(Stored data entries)
+-------+

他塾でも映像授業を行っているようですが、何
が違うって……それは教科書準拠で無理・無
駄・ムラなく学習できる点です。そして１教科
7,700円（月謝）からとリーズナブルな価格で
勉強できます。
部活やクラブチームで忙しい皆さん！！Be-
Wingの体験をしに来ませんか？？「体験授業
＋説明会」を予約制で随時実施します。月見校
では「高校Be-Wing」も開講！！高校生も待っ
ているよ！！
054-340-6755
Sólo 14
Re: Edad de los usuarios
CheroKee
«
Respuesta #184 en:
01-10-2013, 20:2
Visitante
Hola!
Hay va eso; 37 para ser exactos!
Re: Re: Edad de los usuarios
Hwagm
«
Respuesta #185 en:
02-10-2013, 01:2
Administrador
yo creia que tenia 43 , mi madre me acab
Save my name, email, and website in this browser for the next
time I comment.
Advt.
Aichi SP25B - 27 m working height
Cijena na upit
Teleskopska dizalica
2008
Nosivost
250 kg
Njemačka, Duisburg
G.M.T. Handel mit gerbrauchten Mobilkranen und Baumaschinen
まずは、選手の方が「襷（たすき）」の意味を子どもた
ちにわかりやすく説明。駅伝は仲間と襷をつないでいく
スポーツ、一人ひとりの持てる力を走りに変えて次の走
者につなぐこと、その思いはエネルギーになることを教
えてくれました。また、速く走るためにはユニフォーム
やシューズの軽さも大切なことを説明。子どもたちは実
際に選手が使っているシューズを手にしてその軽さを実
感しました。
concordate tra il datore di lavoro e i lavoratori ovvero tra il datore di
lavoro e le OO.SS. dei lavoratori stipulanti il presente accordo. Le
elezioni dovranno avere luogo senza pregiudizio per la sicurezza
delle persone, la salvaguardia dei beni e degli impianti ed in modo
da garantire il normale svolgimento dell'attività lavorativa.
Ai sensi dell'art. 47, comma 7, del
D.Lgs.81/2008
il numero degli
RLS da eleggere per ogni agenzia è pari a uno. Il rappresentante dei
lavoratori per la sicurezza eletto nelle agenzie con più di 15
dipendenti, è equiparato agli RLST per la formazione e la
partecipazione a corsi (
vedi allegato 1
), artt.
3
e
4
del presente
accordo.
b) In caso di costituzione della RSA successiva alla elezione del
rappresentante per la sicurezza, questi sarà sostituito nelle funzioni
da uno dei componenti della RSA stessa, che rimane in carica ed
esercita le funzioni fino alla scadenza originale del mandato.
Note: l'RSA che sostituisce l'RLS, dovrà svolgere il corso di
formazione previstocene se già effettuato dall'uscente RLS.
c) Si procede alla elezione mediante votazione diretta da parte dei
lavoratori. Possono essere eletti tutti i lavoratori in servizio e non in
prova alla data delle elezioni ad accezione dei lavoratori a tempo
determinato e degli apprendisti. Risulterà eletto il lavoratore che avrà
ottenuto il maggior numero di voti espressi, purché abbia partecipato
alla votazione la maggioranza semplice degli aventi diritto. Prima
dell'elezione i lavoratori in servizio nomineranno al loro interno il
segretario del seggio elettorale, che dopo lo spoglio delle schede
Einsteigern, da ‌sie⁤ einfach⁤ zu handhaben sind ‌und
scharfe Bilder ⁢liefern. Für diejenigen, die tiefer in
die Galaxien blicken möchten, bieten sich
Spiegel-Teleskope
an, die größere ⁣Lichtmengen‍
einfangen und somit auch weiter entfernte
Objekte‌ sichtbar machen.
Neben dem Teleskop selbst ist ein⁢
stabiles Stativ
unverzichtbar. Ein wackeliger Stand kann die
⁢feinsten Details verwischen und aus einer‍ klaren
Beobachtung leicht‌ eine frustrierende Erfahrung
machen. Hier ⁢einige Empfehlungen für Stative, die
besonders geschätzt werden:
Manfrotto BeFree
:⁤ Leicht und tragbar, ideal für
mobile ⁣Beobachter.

+-------+

TASK BRIEF →
After locating the line containing "Spiegel-Teleskope", write out that line and all remaining lines of the records exactly, with nothing added.

ANSWER FOR THIS EXERCISE →
Spiegel-Teleskope
an, die größere ⁣Lichtmengen‍
einfangen und somit auch weiter entfernte
Objekte‌ sichtbar machen.
Neben dem Teleskop selbst ist ein⁢
stabiles Stativ
unverzichtbar. Ein wackeliger Stand kann die
⁢feinsten Details verwischen und aus einer‍ klaren
Beobachtung leicht‌ eine frustrierende Erfahrung
machen. Hier ⁢einige Empfehlungen für Stative, die
besonders geschätzt werden:
Manfrotto BeFree
:⁤ Leicht und tragbar, ideal für
mobile ⁣Beobachter.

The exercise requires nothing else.